Where is this implementation in the repo?

The clustering logic is in crates/terminator/src/tree_formatter.rs. ElementSource enum starts at line 40. UnifiedElement struct at line 84. should_cluster function at line 452. cluster_elements (the union-find pass) at line 460. format_clustered_tree_from_caches (the merge of UIA, DOM, OCR, Omniparser, Gemini caches) at line 557. The MCP server wires it up at crates/terminator-mcp-agent/src/server.rs line 1697, where it pulls a snapshot of each per-source cache and writes the clustered string into result_json['clustered_tree']. Repo: github.com/mediar-ai/terminator.

Does the agent need to know which source to pick, or does the model figure it out?
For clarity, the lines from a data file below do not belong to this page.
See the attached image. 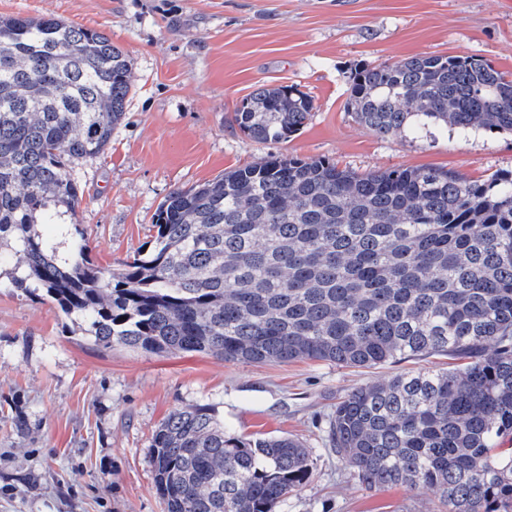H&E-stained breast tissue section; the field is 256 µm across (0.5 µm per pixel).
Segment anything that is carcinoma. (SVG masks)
<instances>
[{
	"label": "carcinoma",
	"instance_id": "1",
	"mask_svg": "<svg viewBox=\"0 0 512 512\" xmlns=\"http://www.w3.org/2000/svg\"><path fill=\"white\" fill-rule=\"evenodd\" d=\"M131 69L100 31L0 16L9 287L42 291L103 349L351 368L459 359L354 389L336 403L328 443L365 489L428 487L445 512H512V171L358 175L269 156L172 191L149 248L105 269L84 235L62 254L41 225L76 223V165L111 144ZM348 107L381 138L512 132V79L482 59L427 54L356 70ZM312 110L294 86L262 85L231 122L257 141L286 140ZM150 448L166 512H274L310 468L300 441L231 437L208 404L170 413Z\"/></svg>",
	"mask_w": 512,
	"mask_h": 512
}]
</instances>
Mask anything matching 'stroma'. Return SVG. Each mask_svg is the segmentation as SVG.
Masks as SVG:
<instances>
[{"mask_svg":"<svg viewBox=\"0 0 512 512\" xmlns=\"http://www.w3.org/2000/svg\"><path fill=\"white\" fill-rule=\"evenodd\" d=\"M51 14L104 32L132 61L126 118L105 155L79 165V229L110 267L143 249L166 196L279 155L366 173L430 166L484 180L512 171V134L380 138L347 109L365 64L441 54L512 78L507 0H0V15ZM262 85L309 94L307 124L257 142L230 117ZM0 270V512H165L150 464L162 420L198 404L242 438L289 436L310 451L304 488L276 512H440L428 488H361L326 441L353 389L452 367L445 355L370 369L228 363L202 353L102 349L43 295Z\"/></svg>","mask_w":512,"mask_h":512,"instance_id":"1","label":"stroma"}]
</instances>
The model figures it out from the cluster output. The clusters are sorted in reading order (top-to-bottom, left-to-right), and within each cluster the entries are listed in the same order. When two sources cover the same region, the model sees both and picks the one that matches its intent best. We do not bias the model with a per-source preference, because the right choice depends on what the surface looks like, and the surface differs across apps within the same task. The prompt template tells the model the prefix meanings once; everything after that is the model's call.
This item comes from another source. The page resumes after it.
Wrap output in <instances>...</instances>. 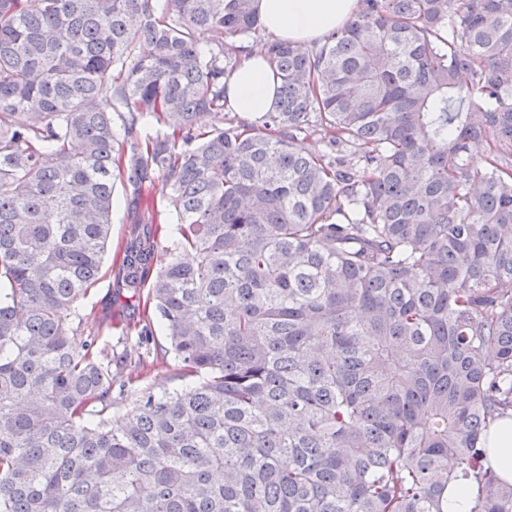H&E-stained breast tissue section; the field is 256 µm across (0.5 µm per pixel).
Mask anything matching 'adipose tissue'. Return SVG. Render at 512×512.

Does this work cross-platform today?

The clustering and the MCP server are platform-agnostic, but the published binary is Windows-first. The Rust core has a target_os = 'macos' code path for the AX walker in crates/terminator/src/platforms/tree_search.rs (the file's first comment is the famous 'default TreeWalker does not traverse windows' TLDR), but the workspace mod.rs at line 320 still emits compile_error! for non-Windows targets. Published as npx terminator-mcp-agent on npm and terminator-py on pip; both ship the Windows binary. The macOS adapter is in the repo if you want to copy the AX shim and the per-call routing into your own agent today.